● Records shown
▬▬▬▬▬▬▬▬▬▬
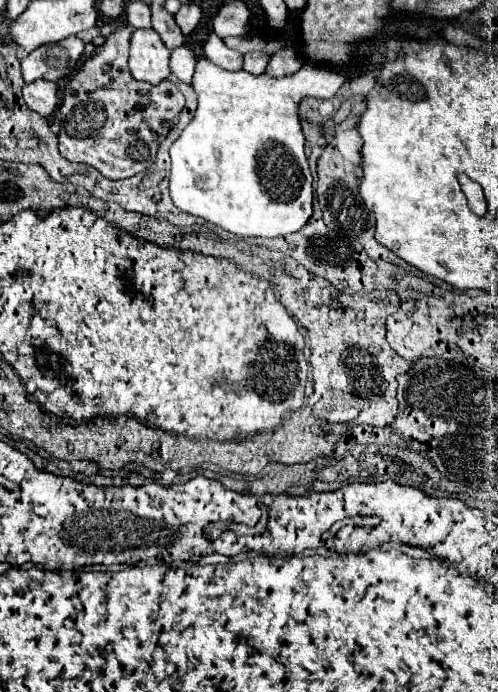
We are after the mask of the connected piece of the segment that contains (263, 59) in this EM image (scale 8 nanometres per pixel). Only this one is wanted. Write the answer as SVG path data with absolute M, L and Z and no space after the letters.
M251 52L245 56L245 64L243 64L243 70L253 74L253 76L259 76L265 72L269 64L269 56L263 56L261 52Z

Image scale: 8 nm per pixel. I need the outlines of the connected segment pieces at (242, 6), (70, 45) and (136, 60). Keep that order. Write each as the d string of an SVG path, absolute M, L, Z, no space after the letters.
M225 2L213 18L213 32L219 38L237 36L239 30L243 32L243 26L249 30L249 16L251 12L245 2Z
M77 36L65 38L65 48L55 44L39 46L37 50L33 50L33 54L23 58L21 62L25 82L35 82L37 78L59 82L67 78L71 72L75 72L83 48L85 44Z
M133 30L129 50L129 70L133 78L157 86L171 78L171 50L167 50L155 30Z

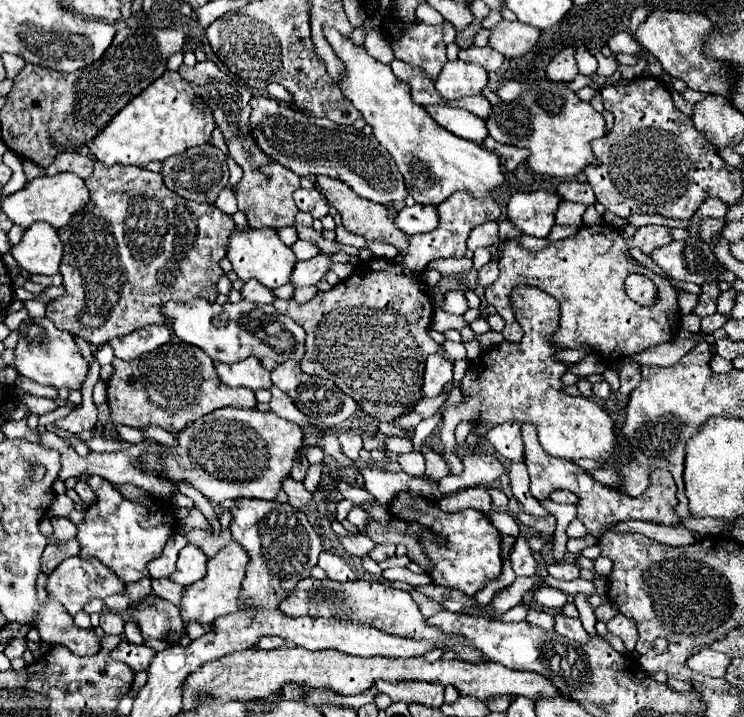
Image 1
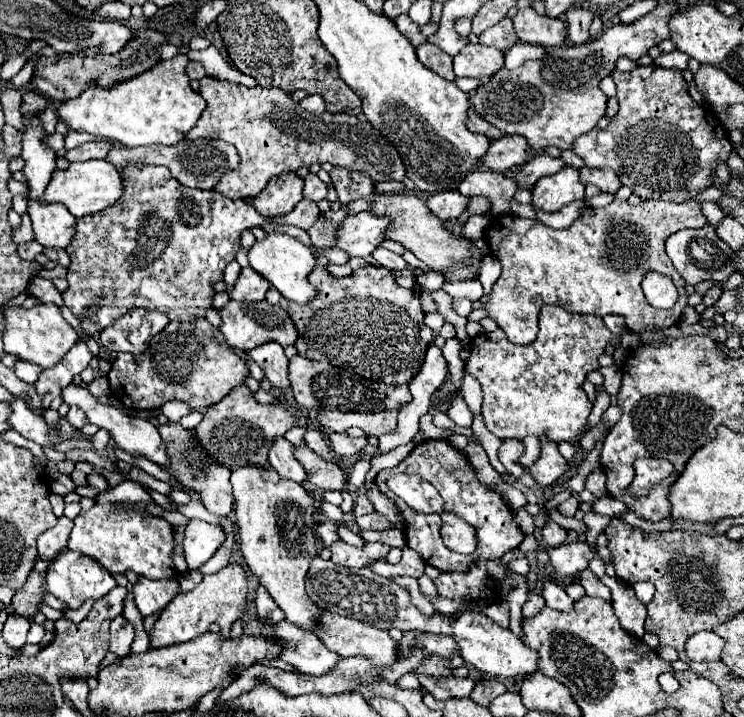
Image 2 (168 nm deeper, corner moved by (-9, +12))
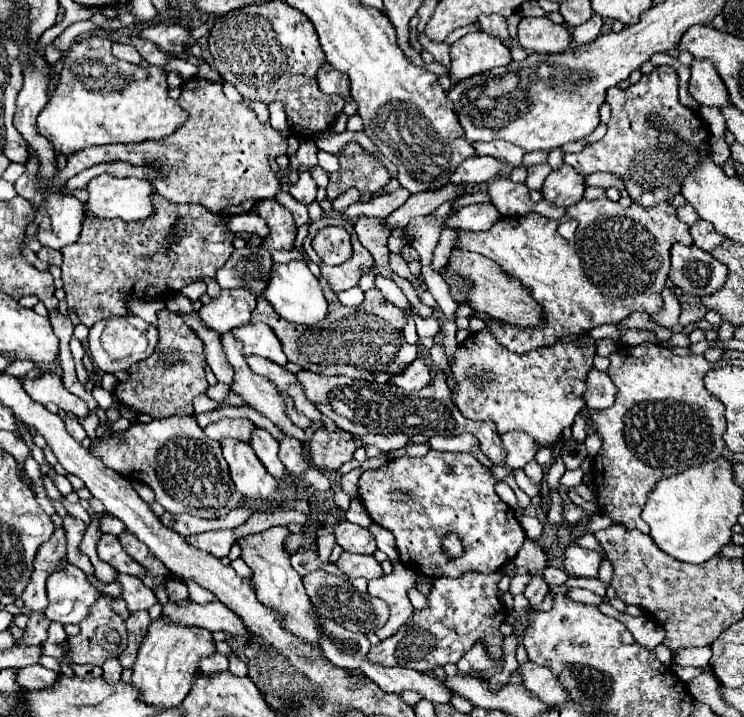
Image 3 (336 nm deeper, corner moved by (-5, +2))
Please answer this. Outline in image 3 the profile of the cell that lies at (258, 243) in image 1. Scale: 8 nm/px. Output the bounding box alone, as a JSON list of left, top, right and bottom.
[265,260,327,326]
▬▬▬▬▬▬▬▬▬▬
● Your assignment
Give the listing again exactly, minus its images.

● Answer section
We are after the mask of the connected piece of the segment that contains (263, 59) in this EM image (scale 8 nanometres per pixel). Only this one is wanted. Write the answer as SVG path data with absolute M, L and Z and no space after the letters.
M251 52L245 56L245 64L243 64L243 70L253 74L253 76L259 76L265 72L269 64L269 56L263 56L261 52Z

Image scale: 8 nm per pixel. I need the outlines of the connected segment pieces at (242, 6), (70, 45) and (136, 60). Keep that order. Write each as the d string of an SVG path, absolute M, L, Z, no space after the letters.
M225 2L213 18L213 32L219 38L237 36L239 30L243 32L243 26L249 30L249 16L251 12L245 2Z
M77 36L65 38L65 48L55 44L39 46L37 50L33 50L33 54L23 58L21 62L25 82L35 82L37 78L59 82L67 78L71 72L75 72L83 48L85 44Z
M133 30L129 50L129 70L133 78L157 86L171 78L171 50L167 50L155 30Z

Image 1
Image 2 (168 nm deeper, corner moved by (-9, +12))
Image 3 (336 nm deeper, corner moved by (-5, +2))
Please answer this. Outline in image 3 the profile of the cell that lies at (258, 243) in image 1. Scale: 8 nm/px. Output the bounding box alone, as a JSON list of left, top, right and bottom.
[265,260,327,326]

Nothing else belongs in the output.